# YOUR INSTRUCTIONS
From the entries below, copy word for word the lines starting at the line that contains "state / province: New South Wales" and ending at the line that contains "name author: Durand", with both of those lines included.

--------------------------------

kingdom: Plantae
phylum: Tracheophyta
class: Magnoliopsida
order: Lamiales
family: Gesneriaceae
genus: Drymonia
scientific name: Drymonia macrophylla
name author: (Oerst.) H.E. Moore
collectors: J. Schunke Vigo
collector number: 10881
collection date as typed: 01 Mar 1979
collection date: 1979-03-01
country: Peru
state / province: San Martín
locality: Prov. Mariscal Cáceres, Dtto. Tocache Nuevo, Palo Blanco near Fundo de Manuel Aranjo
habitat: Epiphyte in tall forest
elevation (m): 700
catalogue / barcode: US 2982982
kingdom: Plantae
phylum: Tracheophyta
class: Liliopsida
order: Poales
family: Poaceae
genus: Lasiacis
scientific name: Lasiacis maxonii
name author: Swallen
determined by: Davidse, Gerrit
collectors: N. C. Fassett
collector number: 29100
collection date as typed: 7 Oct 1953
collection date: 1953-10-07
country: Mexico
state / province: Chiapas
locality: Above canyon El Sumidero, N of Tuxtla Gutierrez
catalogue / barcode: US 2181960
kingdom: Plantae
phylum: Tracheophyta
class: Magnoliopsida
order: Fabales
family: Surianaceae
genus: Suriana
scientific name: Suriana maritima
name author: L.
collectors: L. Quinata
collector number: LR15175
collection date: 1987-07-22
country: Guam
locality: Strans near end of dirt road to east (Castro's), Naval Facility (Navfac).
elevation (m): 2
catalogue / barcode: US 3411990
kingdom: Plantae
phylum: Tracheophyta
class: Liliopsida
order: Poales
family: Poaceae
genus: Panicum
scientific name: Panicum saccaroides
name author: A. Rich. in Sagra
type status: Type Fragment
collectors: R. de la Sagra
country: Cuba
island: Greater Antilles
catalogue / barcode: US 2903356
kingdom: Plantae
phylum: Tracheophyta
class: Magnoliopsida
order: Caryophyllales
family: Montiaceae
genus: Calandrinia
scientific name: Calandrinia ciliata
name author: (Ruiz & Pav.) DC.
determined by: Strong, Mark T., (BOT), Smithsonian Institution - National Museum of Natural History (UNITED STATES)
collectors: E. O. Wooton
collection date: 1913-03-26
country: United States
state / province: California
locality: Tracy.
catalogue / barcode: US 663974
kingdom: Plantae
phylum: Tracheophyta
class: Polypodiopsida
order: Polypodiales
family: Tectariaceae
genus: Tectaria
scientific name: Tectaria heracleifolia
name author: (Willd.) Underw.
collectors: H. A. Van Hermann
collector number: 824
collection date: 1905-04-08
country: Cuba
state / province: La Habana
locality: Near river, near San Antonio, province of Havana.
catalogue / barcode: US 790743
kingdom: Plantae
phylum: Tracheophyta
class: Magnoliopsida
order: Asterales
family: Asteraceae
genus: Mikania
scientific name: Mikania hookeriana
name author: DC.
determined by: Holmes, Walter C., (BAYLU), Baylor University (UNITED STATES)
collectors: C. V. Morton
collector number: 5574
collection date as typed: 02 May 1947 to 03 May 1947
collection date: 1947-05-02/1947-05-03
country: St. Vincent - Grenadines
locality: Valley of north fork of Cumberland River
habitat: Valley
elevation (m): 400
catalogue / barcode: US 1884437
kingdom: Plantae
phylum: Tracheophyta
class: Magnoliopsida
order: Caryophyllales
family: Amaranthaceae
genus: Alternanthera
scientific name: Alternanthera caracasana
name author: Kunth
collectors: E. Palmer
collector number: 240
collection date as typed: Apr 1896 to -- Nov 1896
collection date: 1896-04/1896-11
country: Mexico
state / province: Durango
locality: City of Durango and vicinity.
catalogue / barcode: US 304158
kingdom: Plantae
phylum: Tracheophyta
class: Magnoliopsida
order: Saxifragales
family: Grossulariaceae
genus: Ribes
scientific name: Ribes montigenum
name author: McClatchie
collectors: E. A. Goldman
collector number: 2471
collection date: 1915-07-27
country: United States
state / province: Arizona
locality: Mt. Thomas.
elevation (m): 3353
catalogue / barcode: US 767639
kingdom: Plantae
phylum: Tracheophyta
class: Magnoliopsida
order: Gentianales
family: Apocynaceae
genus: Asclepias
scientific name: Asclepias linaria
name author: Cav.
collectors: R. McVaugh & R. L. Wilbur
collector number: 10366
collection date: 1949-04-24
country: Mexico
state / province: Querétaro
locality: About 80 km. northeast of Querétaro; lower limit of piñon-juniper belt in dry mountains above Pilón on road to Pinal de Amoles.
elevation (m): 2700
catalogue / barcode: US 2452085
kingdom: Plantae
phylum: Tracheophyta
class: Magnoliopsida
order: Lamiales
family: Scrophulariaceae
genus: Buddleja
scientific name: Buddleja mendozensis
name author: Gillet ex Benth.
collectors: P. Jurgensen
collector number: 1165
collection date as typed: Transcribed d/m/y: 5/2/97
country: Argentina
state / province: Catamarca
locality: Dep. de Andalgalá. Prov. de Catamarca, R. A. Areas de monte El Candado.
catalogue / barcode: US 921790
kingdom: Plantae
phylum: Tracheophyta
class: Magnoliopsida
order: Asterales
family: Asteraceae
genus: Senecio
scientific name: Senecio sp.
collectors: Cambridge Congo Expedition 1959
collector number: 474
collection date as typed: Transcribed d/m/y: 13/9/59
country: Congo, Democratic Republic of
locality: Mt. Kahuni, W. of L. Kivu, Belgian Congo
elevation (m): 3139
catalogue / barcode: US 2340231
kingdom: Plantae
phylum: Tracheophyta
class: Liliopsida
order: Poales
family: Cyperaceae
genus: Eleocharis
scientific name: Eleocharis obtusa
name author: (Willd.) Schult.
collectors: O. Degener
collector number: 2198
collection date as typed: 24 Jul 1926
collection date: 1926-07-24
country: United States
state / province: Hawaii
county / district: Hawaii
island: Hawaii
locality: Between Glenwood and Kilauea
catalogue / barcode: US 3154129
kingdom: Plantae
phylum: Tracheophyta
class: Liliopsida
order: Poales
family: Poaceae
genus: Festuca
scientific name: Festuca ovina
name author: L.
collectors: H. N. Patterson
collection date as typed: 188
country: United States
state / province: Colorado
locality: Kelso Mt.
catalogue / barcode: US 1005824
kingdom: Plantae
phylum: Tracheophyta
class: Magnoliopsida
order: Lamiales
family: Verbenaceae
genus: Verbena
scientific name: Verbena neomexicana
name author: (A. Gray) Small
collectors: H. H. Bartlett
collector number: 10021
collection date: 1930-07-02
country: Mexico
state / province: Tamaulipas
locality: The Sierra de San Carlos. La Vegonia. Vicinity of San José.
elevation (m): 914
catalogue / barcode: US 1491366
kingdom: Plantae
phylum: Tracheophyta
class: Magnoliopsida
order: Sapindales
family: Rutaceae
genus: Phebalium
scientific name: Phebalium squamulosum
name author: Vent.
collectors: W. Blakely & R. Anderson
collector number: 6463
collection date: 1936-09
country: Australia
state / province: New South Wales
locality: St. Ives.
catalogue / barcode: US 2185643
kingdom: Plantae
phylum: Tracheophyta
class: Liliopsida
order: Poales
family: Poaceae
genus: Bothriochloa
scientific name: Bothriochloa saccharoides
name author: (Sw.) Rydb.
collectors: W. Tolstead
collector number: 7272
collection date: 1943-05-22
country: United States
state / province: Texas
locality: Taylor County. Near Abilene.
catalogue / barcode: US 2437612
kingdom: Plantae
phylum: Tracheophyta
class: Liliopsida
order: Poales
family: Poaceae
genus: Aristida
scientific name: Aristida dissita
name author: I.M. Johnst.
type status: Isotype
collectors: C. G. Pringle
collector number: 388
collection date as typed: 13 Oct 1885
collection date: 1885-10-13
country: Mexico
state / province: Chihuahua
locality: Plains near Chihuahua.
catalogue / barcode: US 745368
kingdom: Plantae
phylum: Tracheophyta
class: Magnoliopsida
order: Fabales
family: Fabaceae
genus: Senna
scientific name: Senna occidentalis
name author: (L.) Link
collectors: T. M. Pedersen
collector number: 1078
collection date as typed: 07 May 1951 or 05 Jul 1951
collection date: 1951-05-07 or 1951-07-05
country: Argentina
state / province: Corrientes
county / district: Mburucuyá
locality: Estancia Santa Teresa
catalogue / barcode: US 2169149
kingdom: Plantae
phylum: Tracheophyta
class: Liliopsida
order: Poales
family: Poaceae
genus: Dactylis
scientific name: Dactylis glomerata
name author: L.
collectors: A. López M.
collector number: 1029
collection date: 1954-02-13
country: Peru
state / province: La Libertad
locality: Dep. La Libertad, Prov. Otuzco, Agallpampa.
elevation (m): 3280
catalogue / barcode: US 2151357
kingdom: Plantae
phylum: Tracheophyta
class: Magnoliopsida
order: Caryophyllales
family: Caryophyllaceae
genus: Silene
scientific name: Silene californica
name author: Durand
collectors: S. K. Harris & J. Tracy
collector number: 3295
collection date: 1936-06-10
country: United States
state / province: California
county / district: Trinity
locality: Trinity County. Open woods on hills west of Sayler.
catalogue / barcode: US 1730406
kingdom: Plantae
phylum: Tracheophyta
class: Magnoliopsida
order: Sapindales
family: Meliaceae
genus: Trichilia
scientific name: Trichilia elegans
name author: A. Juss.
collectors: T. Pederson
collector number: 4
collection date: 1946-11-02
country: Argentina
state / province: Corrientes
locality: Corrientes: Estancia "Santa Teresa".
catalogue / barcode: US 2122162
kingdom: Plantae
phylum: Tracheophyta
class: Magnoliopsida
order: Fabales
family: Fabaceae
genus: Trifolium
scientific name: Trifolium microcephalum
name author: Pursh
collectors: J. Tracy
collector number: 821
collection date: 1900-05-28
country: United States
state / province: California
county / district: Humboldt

--------------------------------

# EXERCISE SOLUTION
state / province: New South Wales
locality: St. Ives.
catalogue / barcode: US 2185643
kingdom: Plantae
phylum: Tracheophyta
class: Liliopsida
order: Poales
family: Poaceae
genus: Bothriochloa
scientific name: Bothriochloa saccharoides
name author: (Sw.) Rydb.
collectors: W. Tolstead
collector number: 7272
collection date: 1943-05-22
country: United States
state / province: Texas
locality: Taylor County. Near Abilene.
catalogue / barcode: US 2437612
kingdom: Plantae
phylum: Tracheophyta
class: Liliopsida
order: Poales
family: Poaceae
genus: Aristida
scientific name: Aristida dissita
name author: I.M. Johnst.
type status: Isotype
collectors: C. G. Pringle
collector number: 388
collection date as typed: 13 Oct 1885
collection date: 1885-10-13
country: Mexico
state / province: Chihuahua
locality: Plains near Chihuahua.
catalogue / barcode: US 745368
kingdom: Plantae
phylum: Tracheophyta
class: Magnoliopsida
order: Fabales
family: Fabaceae
genus: Senna
scientific name: Senna occidentalis
name author: (L.) Link
collectors: T. M. Pedersen
collector number: 1078
collection date as typed: 07 May 1951 or 05 Jul 1951
collection date: 1951-05-07 or 1951-07-05
country: Argentina
state / province: Corrientes
county / district: Mburucuyá
locality: Estancia Santa Teresa
catalogue / barcode: US 2169149
kingdom: Plantae
phylum: Tracheophyta
class: Liliopsida
order: Poales
family: Poaceae
genus: Dactylis
scientific name: Dactylis glomerata
name author: L.
collectors: A. López M.
collector number: 1029
collection date: 1954-02-13
country: Peru
state / province: La Libertad
locality: Dep. La Libertad, Prov. Otuzco, Agallpampa.
elevation (m): 3280
catalogue / barcode: US 2151357
kingdom: Plantae
phylum: Tracheophyta
class: Magnoliopsida
order: Caryophyllales
family: Caryophyllaceae
genus: Silene
scientific name: Silene californica
name author: Durand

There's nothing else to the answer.